» **The problem**
Render every line of the listing below as a Markdown table with the columns "No." and "Line", giving each line its own numbered row and omitting blank lines. Exclude the pictures from the table.

##### Stored records #####

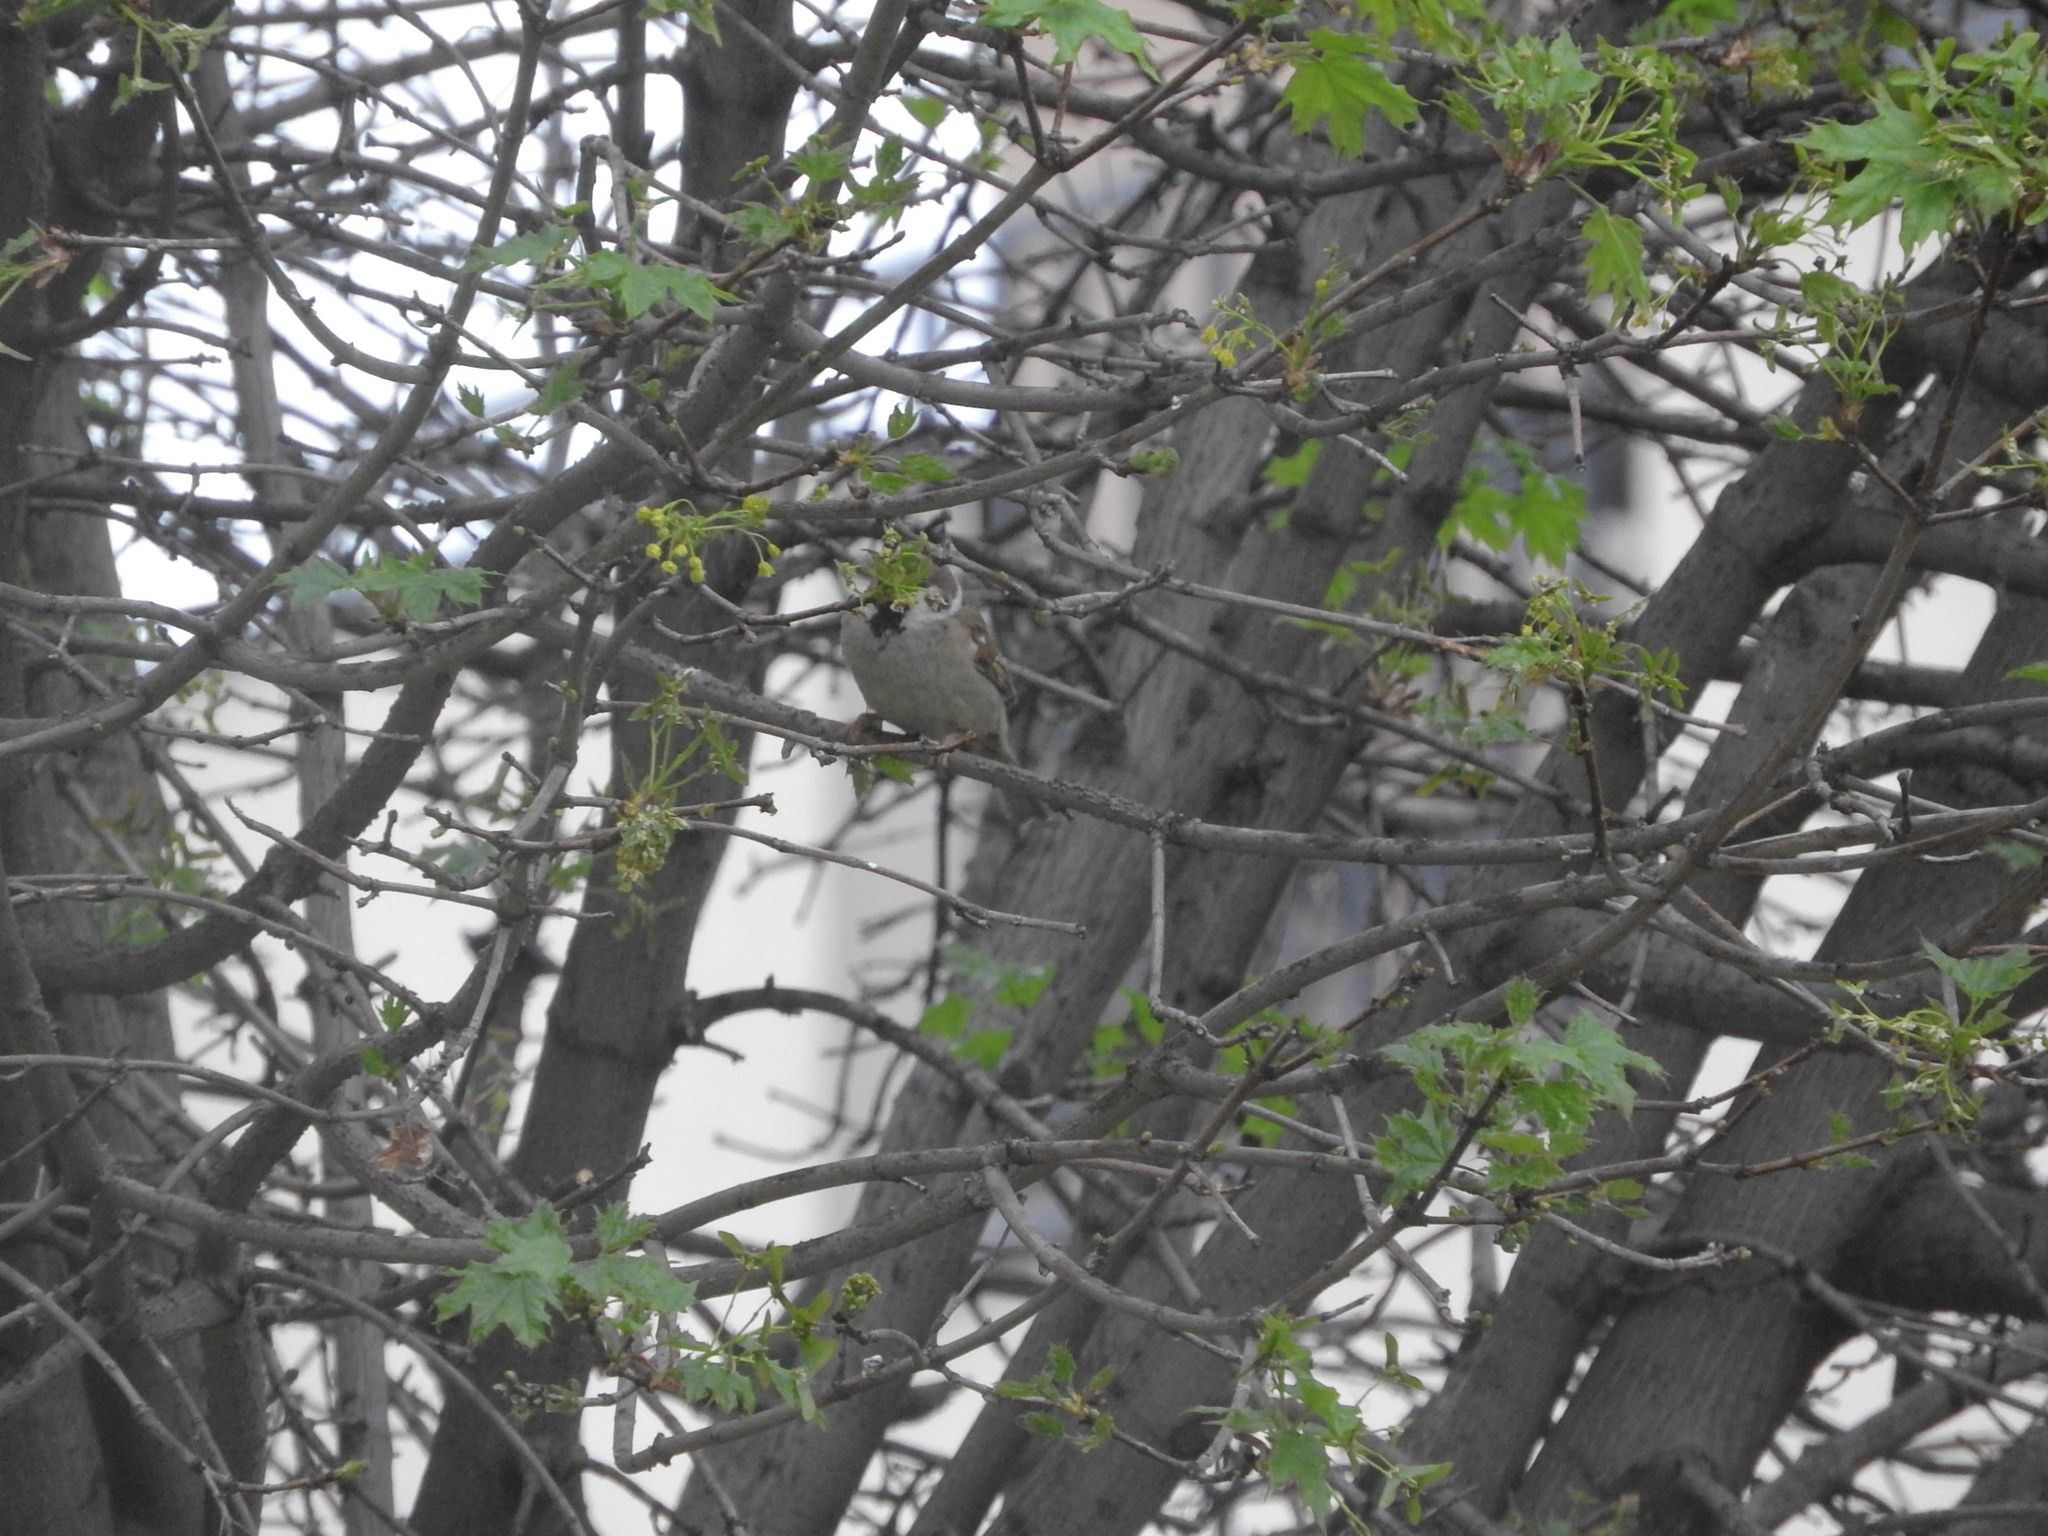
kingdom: Animalia
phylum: Chordata
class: Aves
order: Passeriformes
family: Passeridae
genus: Passer
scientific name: Passer montanus
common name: Eurasian tree sparrow
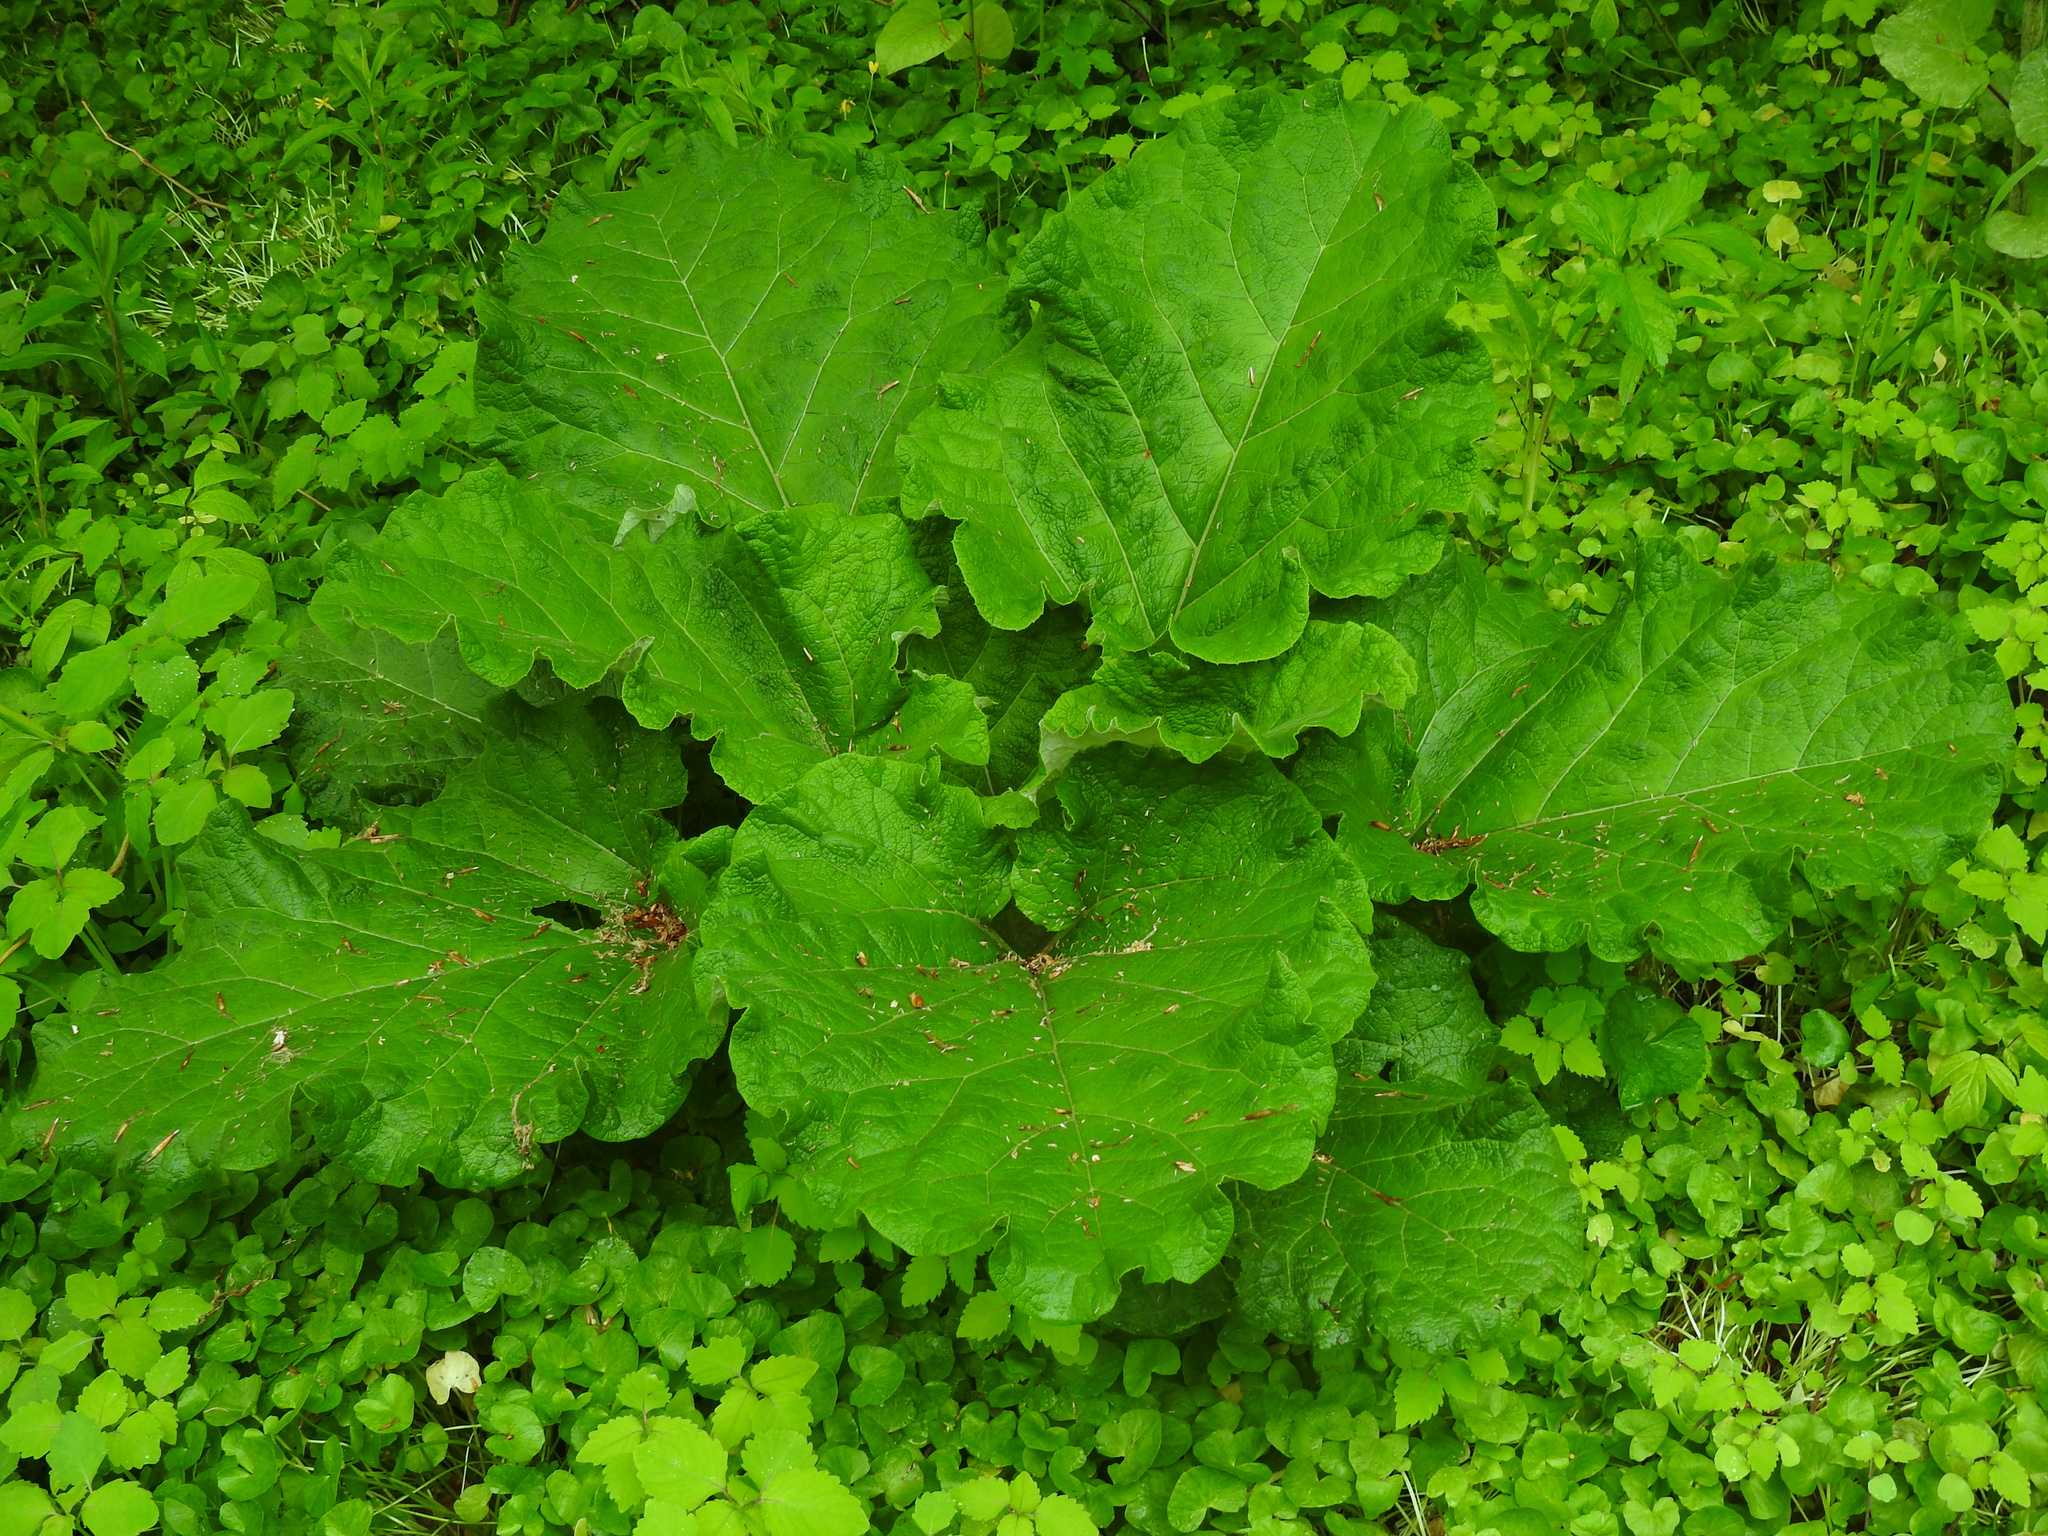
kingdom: Plantae
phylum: Tracheophyta
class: Magnoliopsida
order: Asterales
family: Asteraceae
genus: Arctium
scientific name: Arctium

#####

» **Answer for this exercise**
| No. | Line |
|---|---|
| 1 | kingdom: Animalia |
| 2 | phylum: Chordata |
| 3 | class: Aves |
| 4 | order: Passeriformes |
| 5 | family: Passeridae |
| 6 | genus: Passer |
| 7 | scientific name: Passer montanus |
| 8 | common name: Eurasian tree sparrow |
| 9 | kingdom: Plantae |
| 10 | phylum: Tracheophyta |
| 11 | class: Magnoliopsida |
| 12 | order: Asterales |
| 13 | family: Asteraceae |
| 14 | genus: Arctium |
| 15 | scientific name: Arctium |